OK, I’ve been promising a garden update for some time now. So here it is! It’s been an interesting season for me. I live in a place that’s sort of on the cusp of both zones 3 and 4 (less than 100-day growing season). Which means it’s hard to grow here! I would have liked to start planting in March, but was delayed until May because of snow and frost. So my garden looks woefully behind those of friends in friendlier climates it would seem. But despite that, I’ve had some successes, some failures and overall a fun time.

In the front garden, I planted an assortment of flowers and raspberry cane. The flowers that are thriving are bachelor’s button (the photo above) in white, lavender and blue and orange poppies. My sunflowers are coming up FINALLY, but they’re only six inches or so tall and I don’t know if they’ll make it to six feet before the frost. They’re Mexican torches, supposed to be bright orange.

There was a bee buzzing around the poppies yesterday.

I have to be careful to water the front garden every day. I usually dump two water pails on it, most of which goes to the raspberries.
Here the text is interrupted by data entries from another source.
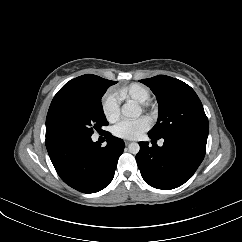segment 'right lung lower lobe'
Masks as SVG:
<instances>
[{
	"instance_id": "98d812e1",
	"label": "right lung lower lobe",
	"mask_w": 242,
	"mask_h": 242,
	"mask_svg": "<svg viewBox=\"0 0 242 242\" xmlns=\"http://www.w3.org/2000/svg\"><path fill=\"white\" fill-rule=\"evenodd\" d=\"M100 146L91 135L79 131L46 137L56 172L66 184L83 193H95L110 184L125 144L109 134L107 146Z\"/></svg>"
}]
</instances>
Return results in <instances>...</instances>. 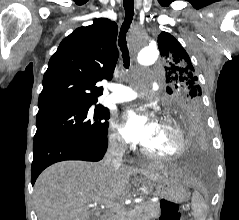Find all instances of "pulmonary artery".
Here are the masks:
<instances>
[{"instance_id":"1","label":"pulmonary artery","mask_w":239,"mask_h":220,"mask_svg":"<svg viewBox=\"0 0 239 220\" xmlns=\"http://www.w3.org/2000/svg\"><path fill=\"white\" fill-rule=\"evenodd\" d=\"M109 89L111 90V93L108 96V101L112 103L127 102L139 97L138 92L127 85L112 84Z\"/></svg>"}]
</instances>
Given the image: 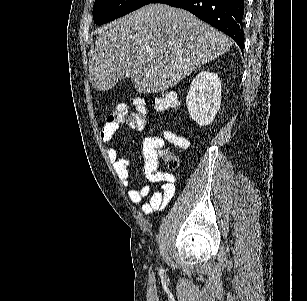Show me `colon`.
Wrapping results in <instances>:
<instances>
[{
  "label": "colon",
  "mask_w": 307,
  "mask_h": 301,
  "mask_svg": "<svg viewBox=\"0 0 307 301\" xmlns=\"http://www.w3.org/2000/svg\"><path fill=\"white\" fill-rule=\"evenodd\" d=\"M133 111L129 114L125 105H118L107 116L106 122L109 124H126L135 130H143L147 122V108L141 98H135L132 102ZM154 106L159 111H175L179 108L177 95L173 91L165 90L154 99ZM167 139L175 146L183 148L188 145L187 138L167 133ZM161 156L170 170H175L179 165V157L170 151H161Z\"/></svg>",
  "instance_id": "colon-1"
}]
</instances>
Since the garden is south facing and narrow against brick, it’s a hot place and the flowers and raspberries need a lot of hydration.

My romaine is going positively gangbusters. The spinach bolted at the first sign of heat (sigh), but the romaine just keeps on going. We’ve had a number of salads from the romaine patch now! Those salads always taste fabulous because about five minutes before they were eaten the lettuce was still in the ground.

The rhubarb is still growing like the giant beast it is. I had to somewhat decapitate it yesterday because it was shading out the beans. The carrots, which I’ve gradually thinned, seem to be growing well. When I thinned yesterday, I pulled out some tiny carrot nublets. Despite being only a centimeter or two long, they were delicious and orange! I thinned the onions again, as well as the rainbow chard. The pumpkins and squash I planted must have drowned in the couple long rains we got a few days after I planted. Alas, they wouldn’t have made it anyway, I don’t think. Too short a growing season.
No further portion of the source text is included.